Paul Newman, chef proprietor at Thyme at Errichel near Aberfeldy, makes a classic French dish using local ingredients.
I will remember 2020 for many reasons, but I hope one of the lasting memories will be of its particularly spectacular autumnal display.
In keeping with the season, wood pigeon and pheasant are very much on the menu. These birds are truly delicious when cooked well, but do be careful not to overcook them and dry them out.
Available from most local butchers, ask for an oven-ready pheasant or pigeon, pick up some good local apples and get ready to enjoy some warming seasonal cooking.

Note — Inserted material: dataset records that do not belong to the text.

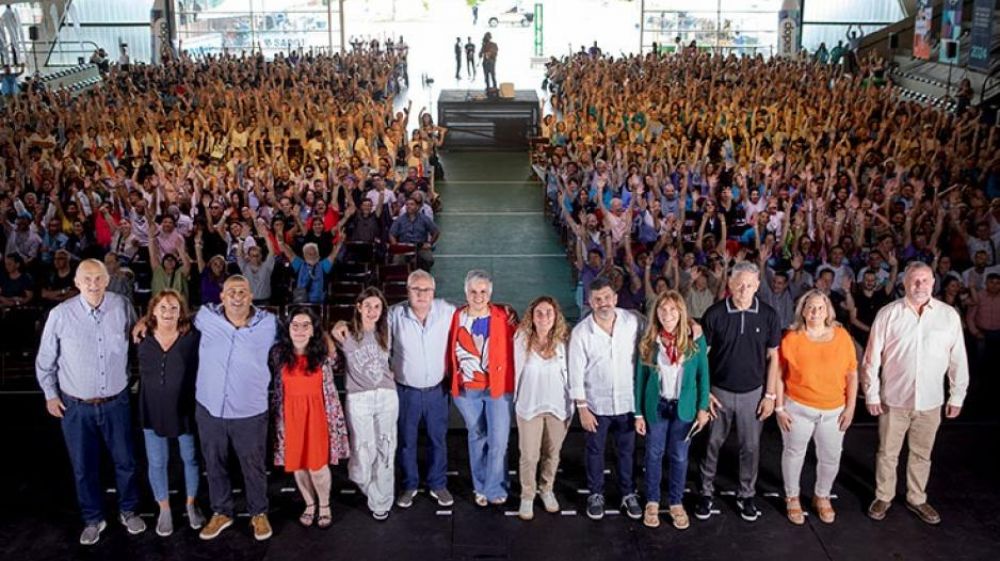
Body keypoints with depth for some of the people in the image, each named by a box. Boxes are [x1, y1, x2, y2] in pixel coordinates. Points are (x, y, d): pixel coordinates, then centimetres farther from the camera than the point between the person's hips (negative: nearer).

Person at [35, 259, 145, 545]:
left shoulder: (123, 307, -11)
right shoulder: (60, 314, -14)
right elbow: (45, 359, 0)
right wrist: (50, 394, 3)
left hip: (116, 401, 1)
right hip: (75, 406, -1)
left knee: (125, 461, 14)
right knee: (84, 467, 14)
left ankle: (128, 511, 36)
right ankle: (93, 518, 34)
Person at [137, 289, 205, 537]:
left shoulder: (192, 337, -12)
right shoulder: (142, 339, -5)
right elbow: (138, 373, 10)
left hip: (186, 410, -1)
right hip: (153, 411, 2)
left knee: (190, 459, 14)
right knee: (157, 463, 12)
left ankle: (191, 504, 36)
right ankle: (164, 509, 33)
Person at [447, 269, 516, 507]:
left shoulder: (503, 316, -7)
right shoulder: (456, 317, -1)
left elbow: (516, 348, -4)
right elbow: (450, 352, 6)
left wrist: (515, 327, -19)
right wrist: (453, 380, 4)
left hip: (498, 388, -2)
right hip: (467, 390, 2)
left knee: (498, 441, -1)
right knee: (476, 437, 16)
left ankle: (494, 488, 17)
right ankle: (480, 487, 31)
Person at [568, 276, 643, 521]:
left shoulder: (633, 321, -12)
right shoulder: (580, 332, -15)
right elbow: (576, 373, -10)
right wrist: (582, 408, -10)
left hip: (627, 401, 1)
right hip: (596, 404, -1)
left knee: (627, 450, 16)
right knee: (595, 451, 15)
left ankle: (628, 494, 35)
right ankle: (596, 494, 34)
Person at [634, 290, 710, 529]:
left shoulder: (694, 337, -10)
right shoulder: (648, 341, -8)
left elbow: (703, 373, -3)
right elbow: (640, 377, -2)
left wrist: (703, 407, -4)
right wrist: (639, 413, -2)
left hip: (684, 406, 0)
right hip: (656, 406, 0)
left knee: (679, 456, 13)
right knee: (654, 454, 12)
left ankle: (676, 502, 29)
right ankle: (652, 501, 29)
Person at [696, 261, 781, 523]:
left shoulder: (769, 315, -9)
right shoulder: (715, 313, -13)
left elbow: (772, 357, 0)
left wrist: (770, 395, -1)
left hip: (753, 392, 1)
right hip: (719, 391, -1)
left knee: (751, 446, 14)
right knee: (712, 444, 11)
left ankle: (747, 495, 32)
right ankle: (707, 492, 28)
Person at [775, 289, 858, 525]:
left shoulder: (842, 336, -3)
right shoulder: (791, 338, -9)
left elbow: (852, 375, 2)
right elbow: (779, 375, -5)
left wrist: (850, 407, 0)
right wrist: (779, 408, -7)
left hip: (833, 411, 2)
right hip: (798, 408, -2)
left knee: (831, 458, 12)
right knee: (794, 453, 13)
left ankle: (822, 497, 37)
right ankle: (792, 498, 33)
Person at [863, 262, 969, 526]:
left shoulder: (949, 315, -4)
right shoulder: (888, 314, -7)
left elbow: (958, 360, 2)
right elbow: (872, 358, -4)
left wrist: (957, 396, 4)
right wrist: (871, 394, -4)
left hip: (930, 401, 1)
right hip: (894, 398, -1)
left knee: (922, 454, 16)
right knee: (887, 452, 12)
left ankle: (917, 498, 34)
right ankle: (883, 497, 29)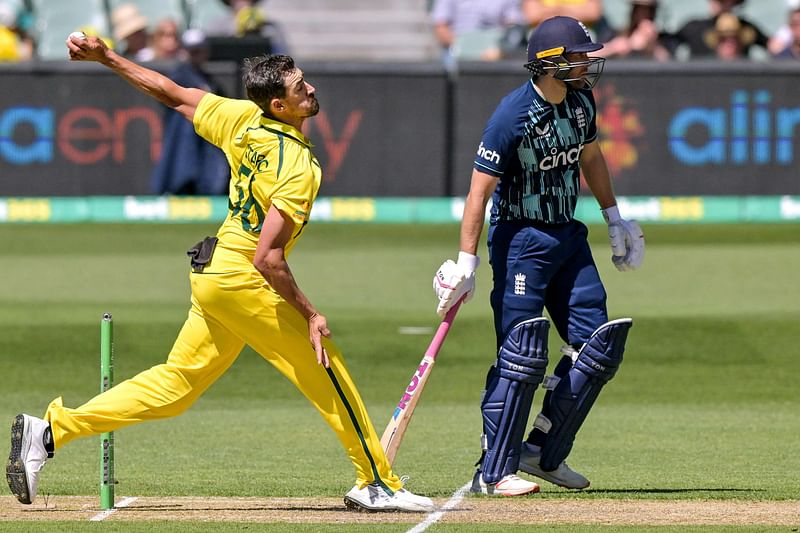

Based on a French classic, for Chicken Normandy (pictured above), I have used pheasant but you could try this recipe with any other game bird or poultry. I have used a Dutch oven (or any heavy pan with a well fitting lid), but you could use a slow cooker, to keep the moisture in). The recipe serves 2-3 people.
You’ll need 50g butter; 2 apples, cored and sliced into wedges or 16 crab apples; flour for dusting and thickening sauce; one oven-ready pheasant or chicken, 500-600g; 150g pancetta or smoked bacon lardons; salt; large onion, finely chopped; 2 sticks finely chopped celery; one clove garlic, minced; 150ml good chicken stock; 100ml apple brandy; 400ml apple cider; 2 sprigs fresh thyme or 1 tsp dried thyme; 60ml double cream.
Salt the pheasant or chicken and let it sit at room temperature for 30 minutes. Heat 20g of the butter in a large, oven-proof pan over medium heat.
Add the apple slices and sauté until they turn a little brown around the edges, turning occasionally. Sprinkle the apple slices with a little salt. Set aside on paper towels.
Dust the pheasant in flour and add the remaining 30g of butter to the pan. Brown the pheasant for 3 to 5 minutes per side. Remove from pan and set aside.
Add the onion, celery and bacon lardons and increase the heat to medium-high. Sauté, stirring occasionally, until the onions and celery are softened and translucent and the bacon is cooked.
Add garlic and cook for another minute or two. Take the pan off the heat and pour in the brandy. Put the pan back on the heat and, using a wooden spoon, scrape any browned bits off the bottom of the pan.
Let the brandy boil until it has reduced by about half. Add the stock and the cider and bring it to a boil.
Add the thyme. Lay the pheasant in the pan, cover and simmer gently until tender, anywhere from 90 minutes to 2 1/2 hours. Turn the heat to high, add the apples and boil down the sauce by half.
When the sauce is reduced and coats the back of the spoon, turn off the heat and add the cream. Add salt to taste and enjoy!